Hurts was already a top-caliber quarterback under Saban and won a national championship with Alabama before coming to OU, and it was his mentorship and that of Nick Siriani that have carried him to this level, not that of Riley. When we actually look at the two primarily Riley products in the NFL, Mayfield is of course extremely talented, but left his highest level very early and hasn’t been able to replicate it. Murray has had issues with his maturity and work ethic, and has struggled as a Cardinal immensely in the last year, and disappointed the year before after a blistering 7-0 start.

His first ever “from scratch” product, Rattler, produced his highest level in his freshman year before being benched after struggling his sophomore year, and then having an up-and-down season at South Carolina, where his improvement only really hit when the influence of Shane Beamer laid in. High talent, quick burnout, and short stints with their teams has been the pattern for Riley’s proteges, and NFL scouts need to keep this in mind when evaluating Caleb.

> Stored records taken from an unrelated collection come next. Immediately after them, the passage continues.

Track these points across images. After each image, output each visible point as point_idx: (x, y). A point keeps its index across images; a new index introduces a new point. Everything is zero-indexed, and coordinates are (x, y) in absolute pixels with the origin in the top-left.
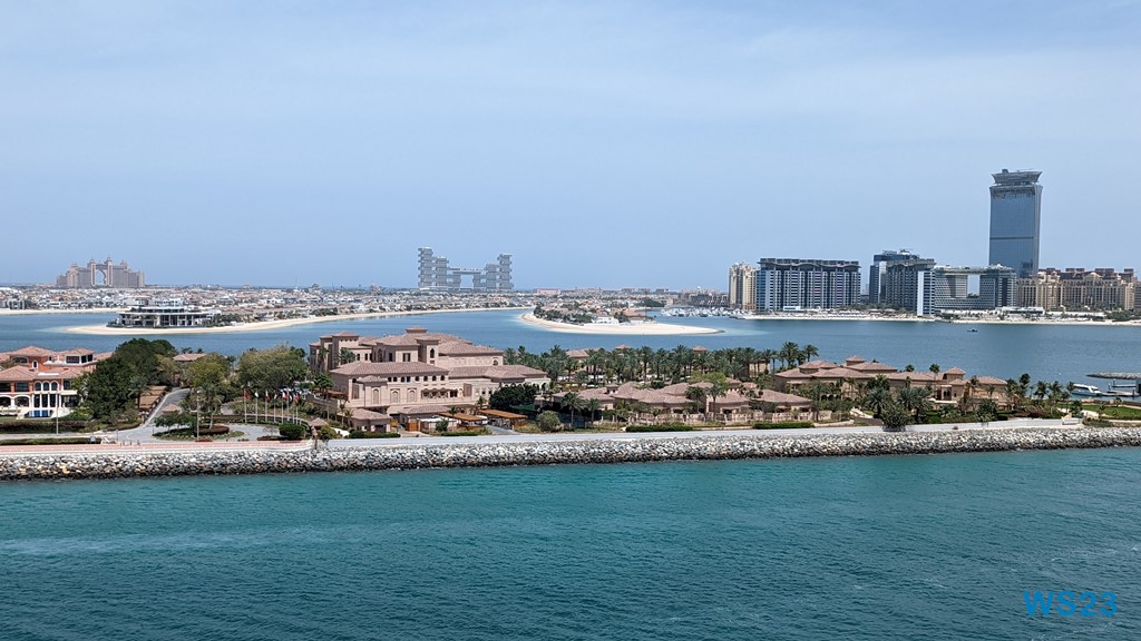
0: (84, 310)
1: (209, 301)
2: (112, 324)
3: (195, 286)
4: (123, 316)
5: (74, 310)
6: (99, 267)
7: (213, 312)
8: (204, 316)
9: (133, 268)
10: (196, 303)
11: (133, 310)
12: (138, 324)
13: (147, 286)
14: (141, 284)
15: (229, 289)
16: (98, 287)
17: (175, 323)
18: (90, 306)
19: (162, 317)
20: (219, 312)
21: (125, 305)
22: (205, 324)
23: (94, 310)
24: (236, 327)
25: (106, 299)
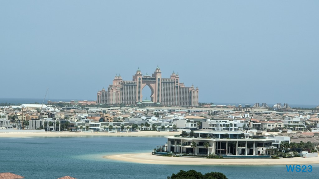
0: (127, 133)
2: (159, 152)
3: (258, 105)
4: (172, 141)
5: (115, 133)
7: (279, 138)
8: (268, 144)
10: (258, 127)
11: (184, 134)
12: (189, 152)
13: (201, 105)
14: (195, 102)
16: (143, 105)
17: (233, 152)
18: (134, 128)
19: (218, 144)
21: (175, 128)
23: (139, 133)
24: (307, 159)
25: (153, 120)
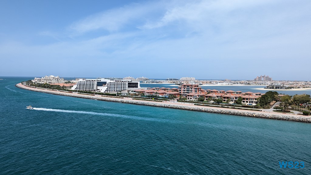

The character issues that Caleb has shown, the poor response to losses, the explicit fingernail painting, the treatment of OU fans by his family after his transfer, can likely be traced to Riley as well. After all, he has had issues with other proteges, Baker’s sideline demeanor against Kansas and the disorderly conduct incident coming to mind, and handled his departure from OU as badly as possible. Will these issues translate to the NFL? This could depend a lot on who ends up mentoring Caleb when he enters the league.

The Bottom Line

There’s no question that Caleb Williams’ raw talent, competitiveness, and athleticism make him an intriguing prospect for the NFL. However, before christening him as the no-brainer top pick and a guaranteed star, much more needs to be seen from him. And in the Pac 12, I don’t know if scouts will be able to gauge everything they need to gauge.